__WORK INSTRUCTION__
Wherever "saved" turns up in the entries, copy out the line that holds it.

__MATERIALS PROVIDED__
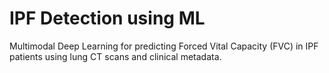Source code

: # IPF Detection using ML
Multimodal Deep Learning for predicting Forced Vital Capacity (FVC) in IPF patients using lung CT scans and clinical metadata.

...

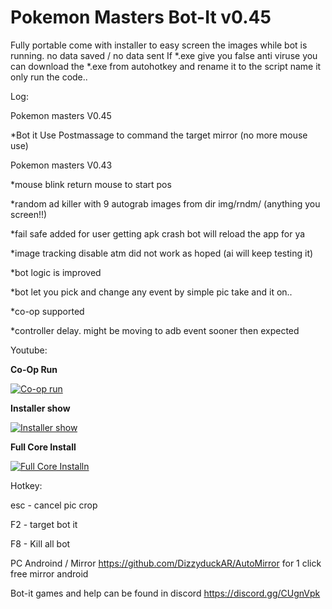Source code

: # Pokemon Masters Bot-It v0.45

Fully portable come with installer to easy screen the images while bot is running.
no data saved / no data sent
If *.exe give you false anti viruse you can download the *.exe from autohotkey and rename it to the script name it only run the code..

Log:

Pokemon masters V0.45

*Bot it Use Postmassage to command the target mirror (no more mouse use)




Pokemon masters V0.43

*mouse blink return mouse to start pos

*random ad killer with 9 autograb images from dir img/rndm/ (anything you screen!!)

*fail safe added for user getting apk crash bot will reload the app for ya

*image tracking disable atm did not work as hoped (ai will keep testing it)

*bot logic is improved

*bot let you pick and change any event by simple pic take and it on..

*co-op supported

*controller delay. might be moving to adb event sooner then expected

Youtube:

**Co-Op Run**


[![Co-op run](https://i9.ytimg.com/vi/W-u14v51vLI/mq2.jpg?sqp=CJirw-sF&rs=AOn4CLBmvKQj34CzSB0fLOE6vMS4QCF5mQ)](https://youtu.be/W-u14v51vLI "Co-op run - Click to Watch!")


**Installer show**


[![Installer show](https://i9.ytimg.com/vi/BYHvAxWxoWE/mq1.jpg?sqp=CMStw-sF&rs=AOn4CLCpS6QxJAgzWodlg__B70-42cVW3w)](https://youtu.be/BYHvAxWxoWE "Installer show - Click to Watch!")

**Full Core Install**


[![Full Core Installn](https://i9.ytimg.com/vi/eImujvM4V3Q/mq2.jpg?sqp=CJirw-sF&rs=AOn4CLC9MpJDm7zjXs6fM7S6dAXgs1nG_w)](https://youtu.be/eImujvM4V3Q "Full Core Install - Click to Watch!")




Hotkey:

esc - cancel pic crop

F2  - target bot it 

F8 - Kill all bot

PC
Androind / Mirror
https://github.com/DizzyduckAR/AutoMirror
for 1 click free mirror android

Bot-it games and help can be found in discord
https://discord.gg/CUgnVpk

---

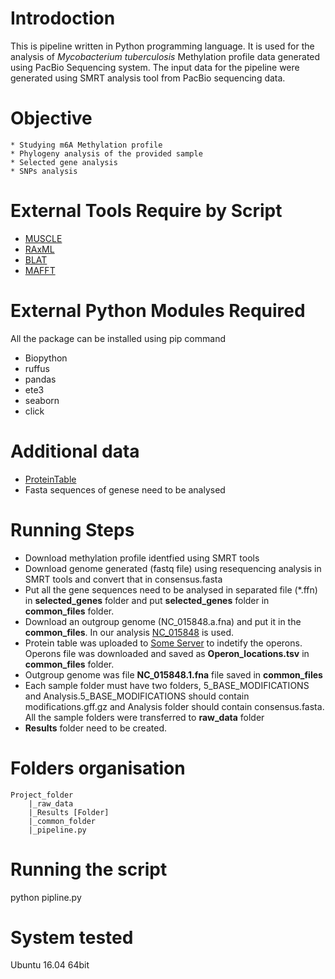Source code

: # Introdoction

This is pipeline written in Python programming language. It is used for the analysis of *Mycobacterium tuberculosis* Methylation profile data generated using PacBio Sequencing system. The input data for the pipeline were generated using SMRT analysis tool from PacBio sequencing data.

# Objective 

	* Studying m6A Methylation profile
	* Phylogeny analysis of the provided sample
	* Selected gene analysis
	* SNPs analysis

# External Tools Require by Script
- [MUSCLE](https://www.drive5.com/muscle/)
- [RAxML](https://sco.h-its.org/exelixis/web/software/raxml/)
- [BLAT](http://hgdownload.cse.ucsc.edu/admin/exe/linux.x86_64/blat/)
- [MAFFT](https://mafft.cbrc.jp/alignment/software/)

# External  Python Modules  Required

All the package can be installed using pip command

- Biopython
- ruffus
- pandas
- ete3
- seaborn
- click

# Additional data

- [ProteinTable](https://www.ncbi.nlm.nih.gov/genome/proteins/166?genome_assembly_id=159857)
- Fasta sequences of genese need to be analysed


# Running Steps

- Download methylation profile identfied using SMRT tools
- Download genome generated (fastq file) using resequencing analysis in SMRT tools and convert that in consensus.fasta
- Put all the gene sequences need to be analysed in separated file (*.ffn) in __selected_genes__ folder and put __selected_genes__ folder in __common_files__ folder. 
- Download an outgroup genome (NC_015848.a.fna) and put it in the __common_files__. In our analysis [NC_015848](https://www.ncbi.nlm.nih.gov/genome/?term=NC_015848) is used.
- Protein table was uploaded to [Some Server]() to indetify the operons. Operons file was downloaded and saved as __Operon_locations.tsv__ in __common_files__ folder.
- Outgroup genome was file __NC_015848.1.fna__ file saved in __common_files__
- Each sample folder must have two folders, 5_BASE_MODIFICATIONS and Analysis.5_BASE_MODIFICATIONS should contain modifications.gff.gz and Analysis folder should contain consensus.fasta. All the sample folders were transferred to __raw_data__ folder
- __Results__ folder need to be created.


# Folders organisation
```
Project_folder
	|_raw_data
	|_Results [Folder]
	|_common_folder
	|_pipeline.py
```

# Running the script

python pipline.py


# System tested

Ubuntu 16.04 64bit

__EXPECTED OUTPUT__
no data saved / no data sent
- Protein table was uploaded to [Some Server]() to indetify the operons. Operons file was downloaded and saved as __Operon_locations.tsv__ in __common_files__ folder.
- Outgroup genome was file __NC_015848.1.fna__ file saved in __common_files__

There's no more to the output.